Ghana’s financial regulators have delivered one of the strongest interventions yet in the country’s evolving digital asset landscape, ordering all Virtual Asset Service Providers to immediately remove cryptocurrency billboards and cease mass marketing activities.

In a joint directive issued on February 20, 2026, the Bank of Ghana (BoG) and the Securities and Exchange Commission (SEC) gave firms a 48-hour window to comply or face significant legal penalties.

The skyline of Accra, previously filled with vibrant advertisements for stablecoins and digital exchanges, has already begun to change as operators scramble to comply with the directive.

Regulatory Concerns

The two regulators expressed deep concern over “the increasing advertisement of virtual asset and stablecoin products, including the use of large billboards in Accra and other parts of the country by certain Virtual Asset Service Providers.”

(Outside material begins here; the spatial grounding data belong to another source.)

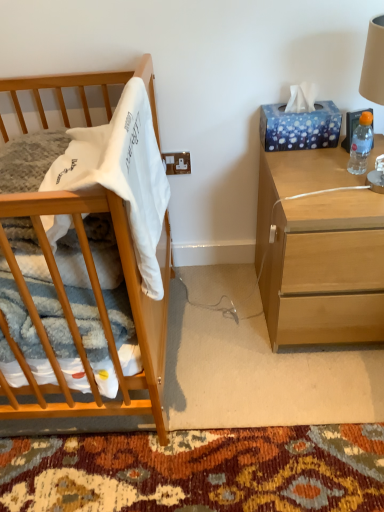
Locate an element on the screen. Image resolution: width=384 pixels, height=512 pixels. free location to the left of light wood nightstand at right is located at coordinates (216, 321).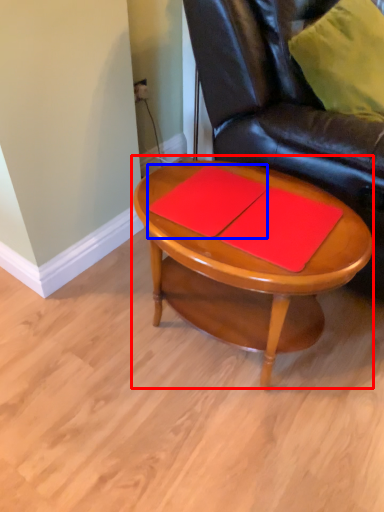
Question: Which of the following is the closest to the observer, coffee table (highlighted by a red box) or notebook (highlighted by a blue box)?

Choices:
 (A) coffee table
 (B) notebook

Answer: (A)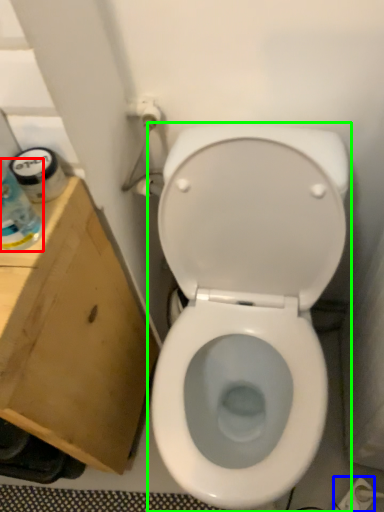
Question: Which object is positioned closest to bottle (highlighted by a red box)? Select from electric outlet (highlighted by a blue box) and toilet (highlighted by a green box).

Choices:
 (A) electric outlet
 (B) toilet

Answer: (B)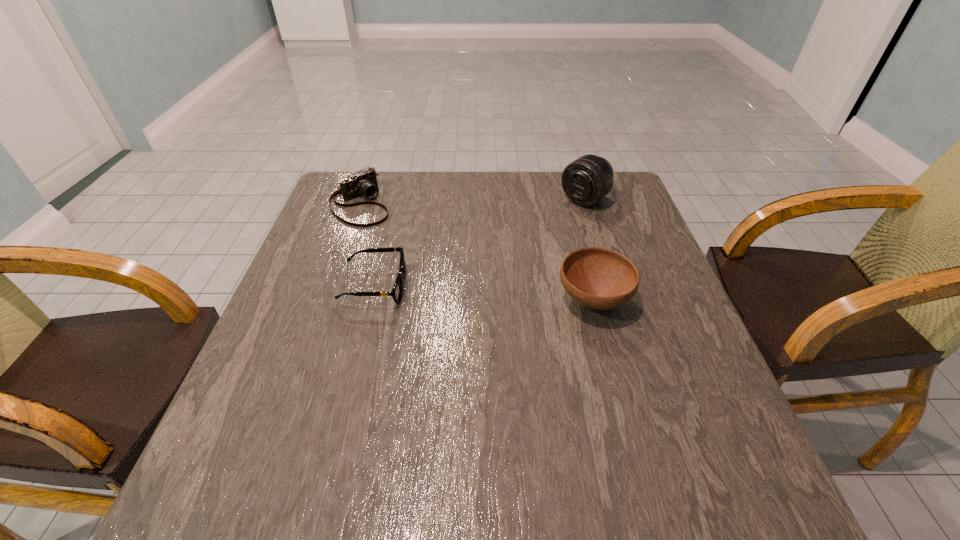
Where is `free space on the desktop that is between the sunglasses and the third shortest object and is positioned on the front-facing side of the camera`? free space on the desktop that is between the sunglasses and the third shortest object and is positioned on the front-facing side of the camera is located at coordinates (464, 292).

Locate an element on the screen. This screenshot has width=960, height=540. vacant space on the desktop that is between the shortest object and the bowl and is positioned on the front-facing side of the tallest object is located at coordinates (462, 292).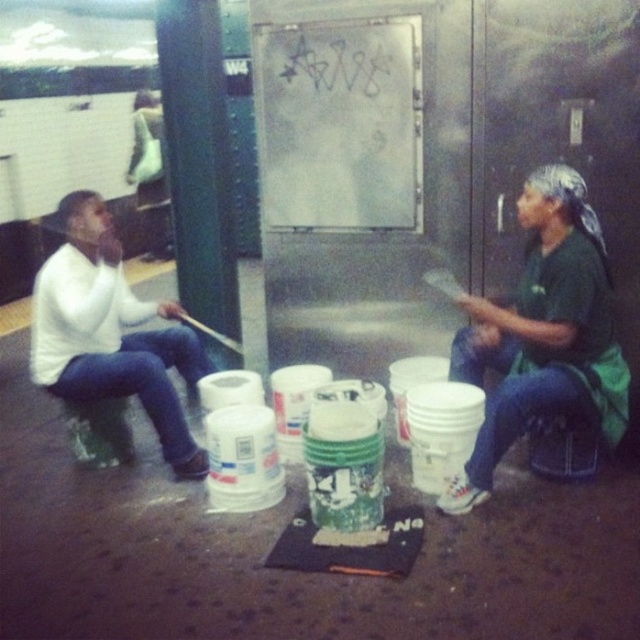
You are a photographer trying to capture both the green fabric shirt at right and the white matte sweater at left in a single frame. Given their sizes, which one will appear taller in the photo?

The green fabric shirt at right will appear taller in the photo because it has a greater height compared to the white matte sweater at left.

You are a photographer trying to capture both the green fabric shirt at right and the white matte sweater at left in a single frame. Based on their positions, which one should you adjust your camera angle to focus on first to ensure both are in the shot?

Since the green fabric shirt at right is to the right of the white matte sweater at left, you should adjust your camera angle to focus on the white matte sweater at left first to ensure both are included in the frame.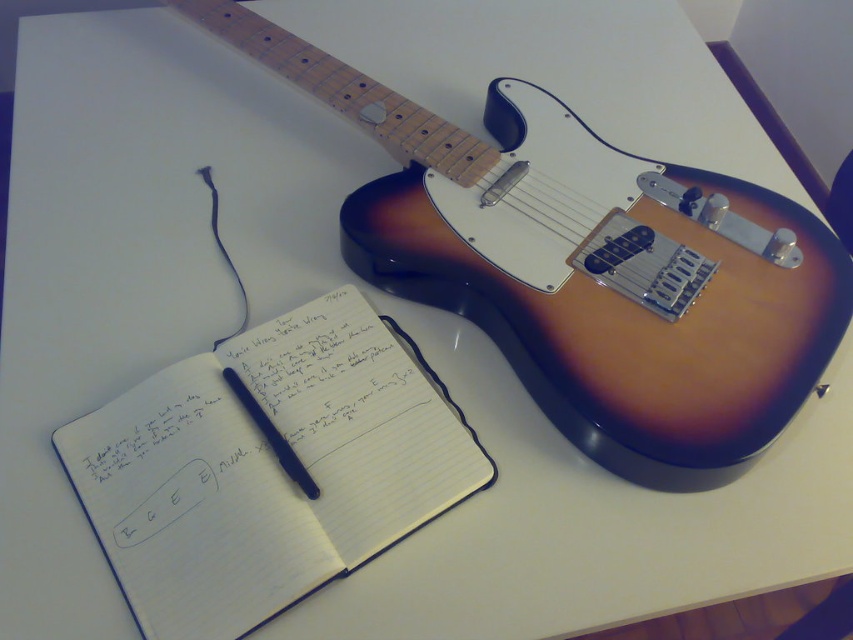
Question: Is the position of white lined paper at center more distant than that of matte black pen at center?

Choices:
 (A) no
 (B) yes

Answer: (A)

Question: Where is white lined paper at center located in relation to matte black pen at center in the image?

Choices:
 (A) below
 (B) above

Answer: (A)

Question: Estimate the real-world distances between objects in this image. Which object is farther from the white lined paper at center?

Choices:
 (A) satin wood guitar at upper right
 (B) matte black pen at center

Answer: (A)

Question: Which object appears closest to the camera in this image?

Choices:
 (A) satin wood guitar at upper right
 (B) white lined paper at center
 (C) matte black pen at center

Answer: (B)

Question: Which of the following is the farthest from the observer?

Choices:
 (A) satin wood guitar at upper right
 (B) white lined paper at center

Answer: (A)

Question: Does satin wood guitar at upper right come in front of white lined paper at center?

Choices:
 (A) no
 (B) yes

Answer: (A)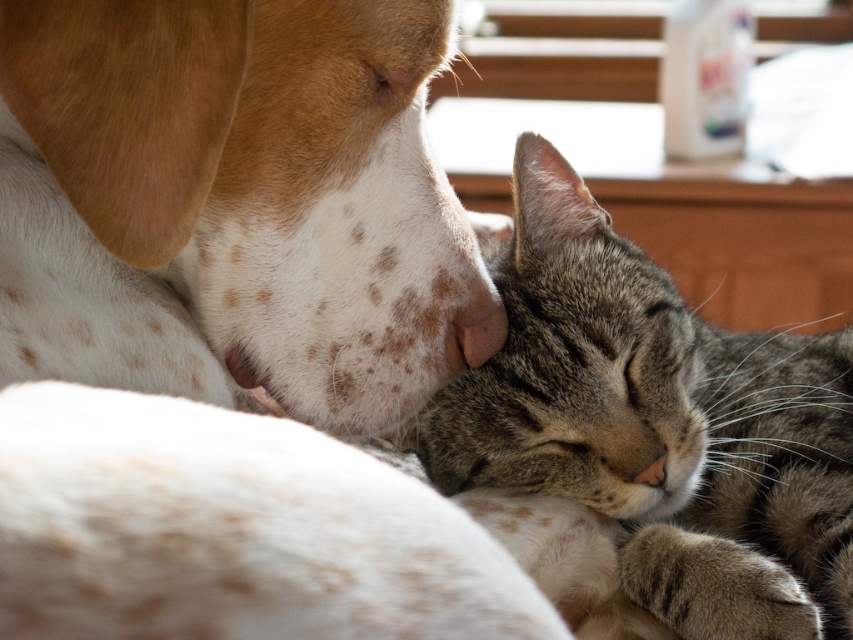
You are a photographer standing 36 inches away from the gray striped fur at center. Can you reach it without moving your feet?

The gray striped fur at center is 30.53 inches away from the viewer. Since you are standing 36 inches away, you are farther than the required distance, so you cannot reach it without moving closer.

You are a pet sitter who needs to place a 12 inch long toy between the spotted fur dog at upper left and the gray striped fur at center. Can the toy fit in the space between them?

The distance between the spotted fur dog at upper left and the gray striped fur at center is 11.65 inches. Since the toy is 12 inches long, it cannot fit in the space between them as the available space is slightly smaller than the toy.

Importantly, the directive applies without exception to all VASPs, including those currently operating within regulatory sandbox arrangements. No firm, regardless of its operational status, is permitted to undertake mass promotional campaigns without explicit authorisation from both regulators.

“All VASPs, including those operating within the BoG and SEC sandbox, are hereby directed to refrain from mass marketing or public promotional campaigns on virtual assets, unless expressly authorised by the BoG and SEC,” the statement declared.

Legal Framework

Central to the enforcement is the newly enacted Virtual Asset Service Providers Act, 2025 (Act 1154). Under this legislation, virtual asset advocacy is now classified as a regulated activity requiring formal registration with both the central bank and the SEC.

While the Act provides a transition period for existing firms to seek licensing, regulators made clear that this “grace period” does not extend to promotional activities. All public-facing marketing is effectively suspended until the full regulatory regime becomes operational and detailed advertising rules are published.

The Bank of Ghana has established a dedicated Virtual Assets Regulatory Office (VARO) to oversee compliance as the licensing framework takes shape.

Market Context

The crackdown comes amid rapid growth in Ghana’s digital asset sector. The country recorded over $10 billion in cryptocurrency transactions by November 2025, up from roughly $6 billion the previous year. VASPs investing in large-format outdoor advertising across Accra were signalling consumer-facing ambitions running ahead of the regulatory timeline.

By pausing promotional activities while frameworks solidify, authorities aim to prevent consumer exposure to potentially unregulated or unauthorised products. The directive represents a defensive measure to ensure that when licensing gates finally open, the public enters a market that is both transparent and secure.

Compliance Requirements

VASPs seeking clarification have been advised to direct enquiries to the Head of the Virtual Asset Department at the Bank of Ghana or the Chair of the Virtual Asset Committee at the SEC.

The 48-hour ultimatum has forced operators who invested heavily in outdoor media and digital campaigns to undertake immediate and costly dismantling exercises. Industry observers note that the directive marks a maturation of digital asset regulation in West Africa, with Ghana asserting control over market narratives before full licensing begins.

“This notice is to caution VASPs who have mounted billboards and other forms of public advertisement to take them down within 48 hours. Failure to comply will result in severe sanctions.”